Wednesday, May 2, 2012

Regional force 'should help Nigeria' fight boko haram militants

Chad's leader has called for the urgent creation of a regional force to tackle Nigerian Boko Haram militants.
The Islamist group operates in northern Nigeria, but President Idriss Deby said it was posing a threat to its neighbours around Lake Chad.
"Our basin is exposed to insecurity because of the permanent threat posed by Boko Haram," he said.
Nigeria has been struggling to contain attacks by the militants who want to impose Islamic law in the country.
On Monday, a suicide attack on a police station in Taraba state, which borders Cameroon, killed at least 11 people. No-one has claimed responsibility for the bombing, but Boko Haram militants have carried out many similar attacks.

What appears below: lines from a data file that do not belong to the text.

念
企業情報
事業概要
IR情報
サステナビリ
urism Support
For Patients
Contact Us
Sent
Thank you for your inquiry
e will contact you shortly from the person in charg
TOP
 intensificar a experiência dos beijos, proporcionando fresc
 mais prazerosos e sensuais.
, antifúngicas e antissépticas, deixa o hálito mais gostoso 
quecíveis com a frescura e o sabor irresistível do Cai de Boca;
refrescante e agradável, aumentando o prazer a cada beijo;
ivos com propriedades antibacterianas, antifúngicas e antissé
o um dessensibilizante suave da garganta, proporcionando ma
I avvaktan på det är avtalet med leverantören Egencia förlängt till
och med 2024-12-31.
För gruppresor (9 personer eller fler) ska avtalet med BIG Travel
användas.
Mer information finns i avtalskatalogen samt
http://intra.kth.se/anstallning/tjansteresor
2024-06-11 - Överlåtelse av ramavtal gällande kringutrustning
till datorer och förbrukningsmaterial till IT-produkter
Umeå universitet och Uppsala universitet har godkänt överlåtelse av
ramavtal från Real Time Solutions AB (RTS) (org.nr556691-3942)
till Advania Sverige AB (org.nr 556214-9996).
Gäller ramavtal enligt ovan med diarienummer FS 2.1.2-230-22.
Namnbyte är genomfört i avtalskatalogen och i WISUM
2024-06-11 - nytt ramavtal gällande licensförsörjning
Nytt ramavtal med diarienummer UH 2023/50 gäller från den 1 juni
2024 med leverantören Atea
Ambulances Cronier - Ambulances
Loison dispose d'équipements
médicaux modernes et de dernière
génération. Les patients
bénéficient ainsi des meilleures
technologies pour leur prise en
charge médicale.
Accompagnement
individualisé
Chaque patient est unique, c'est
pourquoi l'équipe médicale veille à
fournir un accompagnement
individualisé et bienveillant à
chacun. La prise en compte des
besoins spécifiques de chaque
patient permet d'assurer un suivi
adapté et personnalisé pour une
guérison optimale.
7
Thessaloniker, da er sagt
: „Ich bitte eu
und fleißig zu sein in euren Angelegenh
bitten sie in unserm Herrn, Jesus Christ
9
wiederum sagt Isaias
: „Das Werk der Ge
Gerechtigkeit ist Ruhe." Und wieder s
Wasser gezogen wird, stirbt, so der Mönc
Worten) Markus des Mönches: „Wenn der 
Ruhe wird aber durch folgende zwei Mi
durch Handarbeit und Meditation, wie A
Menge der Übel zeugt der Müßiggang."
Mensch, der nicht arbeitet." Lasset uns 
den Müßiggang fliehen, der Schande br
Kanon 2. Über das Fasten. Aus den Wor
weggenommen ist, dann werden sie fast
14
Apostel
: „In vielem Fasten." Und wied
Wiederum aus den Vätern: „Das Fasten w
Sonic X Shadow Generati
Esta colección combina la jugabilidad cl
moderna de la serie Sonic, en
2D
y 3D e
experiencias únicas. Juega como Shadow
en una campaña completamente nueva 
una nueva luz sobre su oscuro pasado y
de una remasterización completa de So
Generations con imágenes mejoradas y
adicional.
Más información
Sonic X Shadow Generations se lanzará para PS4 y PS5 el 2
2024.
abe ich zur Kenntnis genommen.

They have targeted government institutions, churches and bars as well as mosques belonging to rival Muslim groups across northern Nigeria over the last 20 months.
Last year, the group also attacked the UN headquarters in Nigeria's capital, Abuja.
'Hideout' raided "I am demanding the creation of a joint deterrence force. We have to make this decision here today," President Deby told a meeting of the Lake Chad Basin Commission, which includes Chad, Cameroon, Niger, Nigeria and the Central African Republic.
"If we don't eradicate them, we won't be capable of saving our Lake Chad," he said.
Some experts have warned that the group is building links with al-Qaeda in the Islamic Maghreb which has mainly been active in the Sahara - across Niger, Mali and Algeria.
In Nigeria on Tuesday morning, troops raided a suspected hideout of Boko Haram in the city of Kano.
The BBC's Yusuf Ibrahim Yakasai in Kano says a heavy gun battle started at about 04:00 GMT and continued for two hours, but security officials did not confirm whether the hideout belonged to Boko Haram.
Lieutenant Iweha Ikedichi told Reuters news agency that explosives and weapons were discovered during the raid in the Sabuwar Gandu area of the city.
An 18-year-old woman arrested in the raid told AFP news agency that her husband was a Boko Haram member and had escaped during the fighting.
The group has killed more than 1,000 people since it first came to prominence in 2009 when hundreds of its followers were killed when they attacked police stations in Maiduguri.
Its founder, Mohammed Yusuf, was arrested but died in police custody.
In 2010 the group, whose name means "Western education is forbidden", started to stage drive-by shootings on government targets in revenge for his killing.
Their attacks have killed hundreds of civilians, both Muslim and Christian.